■ QUÉ HACER ■
Copia de nuevo todas las entradas de abajo, letra por letra y sin cambiar nada.

****************************************

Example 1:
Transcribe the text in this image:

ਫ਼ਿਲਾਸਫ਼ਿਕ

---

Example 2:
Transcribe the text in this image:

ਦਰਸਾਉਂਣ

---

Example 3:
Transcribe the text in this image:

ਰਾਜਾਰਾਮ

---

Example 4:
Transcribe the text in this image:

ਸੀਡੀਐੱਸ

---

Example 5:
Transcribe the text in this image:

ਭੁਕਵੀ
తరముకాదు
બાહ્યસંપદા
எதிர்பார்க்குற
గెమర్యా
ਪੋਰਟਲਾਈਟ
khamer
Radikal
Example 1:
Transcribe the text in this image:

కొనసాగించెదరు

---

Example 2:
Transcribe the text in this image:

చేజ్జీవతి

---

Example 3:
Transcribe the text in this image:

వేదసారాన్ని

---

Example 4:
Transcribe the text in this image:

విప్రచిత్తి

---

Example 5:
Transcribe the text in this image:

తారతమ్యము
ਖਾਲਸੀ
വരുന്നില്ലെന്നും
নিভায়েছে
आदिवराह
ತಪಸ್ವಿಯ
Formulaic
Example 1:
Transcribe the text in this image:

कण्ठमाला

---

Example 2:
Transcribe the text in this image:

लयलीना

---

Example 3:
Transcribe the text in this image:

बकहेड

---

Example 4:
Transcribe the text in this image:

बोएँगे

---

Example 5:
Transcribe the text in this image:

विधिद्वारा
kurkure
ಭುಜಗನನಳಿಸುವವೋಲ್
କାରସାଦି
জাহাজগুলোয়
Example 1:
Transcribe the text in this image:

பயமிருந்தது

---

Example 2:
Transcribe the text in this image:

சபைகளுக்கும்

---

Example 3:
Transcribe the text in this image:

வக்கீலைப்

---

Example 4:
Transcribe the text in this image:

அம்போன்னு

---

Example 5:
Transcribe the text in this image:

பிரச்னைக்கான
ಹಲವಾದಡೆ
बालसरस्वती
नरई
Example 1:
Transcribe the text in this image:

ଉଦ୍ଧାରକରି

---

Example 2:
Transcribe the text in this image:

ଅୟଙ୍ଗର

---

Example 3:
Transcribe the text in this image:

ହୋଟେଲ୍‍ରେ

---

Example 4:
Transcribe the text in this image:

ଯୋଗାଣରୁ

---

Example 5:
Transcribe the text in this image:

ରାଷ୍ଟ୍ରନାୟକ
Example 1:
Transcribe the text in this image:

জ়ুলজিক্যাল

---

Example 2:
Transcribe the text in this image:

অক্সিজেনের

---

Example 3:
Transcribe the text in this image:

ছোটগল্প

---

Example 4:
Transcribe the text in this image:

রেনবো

****************************************

■ RESPUESTA ■
Example 1:
Transcribe the text in this image:

ਫ਼ਿਲਾਸਫ਼ਿਕ

---

Example 2:
Transcribe the text in this image:

ਦਰਸਾਉਂਣ

---

Example 3:
Transcribe the text in this image:

ਰਾਜਾਰਾਮ

---

Example 4:
Transcribe the text in this image:

ਸੀਡੀਐੱਸ

---

Example 5:
Transcribe the text in this image:

ਭੁਕਵੀ
తరముకాదు
બાહ્યસંપદા
எதிர்பார்க்குற
గెమర్యా
ਪੋਰਟਲਾਈਟ
khamer
Radikal
Example 1:
Transcribe the text in this image:

కొనసాగించెదరు

---

Example 2:
Transcribe the text in this image:

చేజ్జీవతి

---

Example 3:
Transcribe the text in this image:

వేదసారాన్ని

---

Example 4:
Transcribe the text in this image:

విప్రచిత్తి

---

Example 5:
Transcribe the text in this image:

తారతమ్యము
ਖਾਲਸੀ
വരുന്നില്ലെന്നും
নিভায়েছে
आदिवराह
ತಪಸ್ವಿಯ
Formulaic
Example 1:
Transcribe the text in this image:

कण्ठमाला

---

Example 2:
Transcribe the text in this image:

लयलीना

---

Example 3:
Transcribe the text in this image:

बकहेड

---

Example 4:
Transcribe the text in this image:

बोएँगे

---

Example 5:
Transcribe the text in this image:

विधिद्वारा
kurkure
ಭುಜಗನನಳಿಸುವವೋಲ್
କାରସାଦି
জাহাজগুলোয়
Example 1:
Transcribe the text in this image:

பயமிருந்தது

---

Example 2:
Transcribe the text in this image:

சபைகளுக்கும்

---

Example 3:
Transcribe the text in this image:

வக்கீலைப்

---

Example 4:
Transcribe the text in this image:

அம்போன்னு

---

Example 5:
Transcribe the text in this image:

பிரச்னைக்கான
ಹಲವಾದಡೆ
बालसरस्वती
नरई
Example 1:
Transcribe the text in this image:

ଉଦ୍ଧାରକରି

---

Example 2:
Transcribe the text in this image:

ଅୟଙ୍ଗର

---

Example 3:
Transcribe the text in this image:

ହୋଟେଲ୍‍ରେ

---

Example 4:
Transcribe the text in this image:

ଯୋଗାଣରୁ

---

Example 5:
Transcribe the text in this image:

ରାଷ୍ଟ୍ରନାୟକ
Example 1:
Transcribe the text in this image:

জ়ুলজিক্যাল

---

Example 2:
Transcribe the text in this image:

অক্সিজেনের

---

Example 3:
Transcribe the text in this image:

ছোটগল্প

---

Example 4:
Transcribe the text in this image:

রেনবো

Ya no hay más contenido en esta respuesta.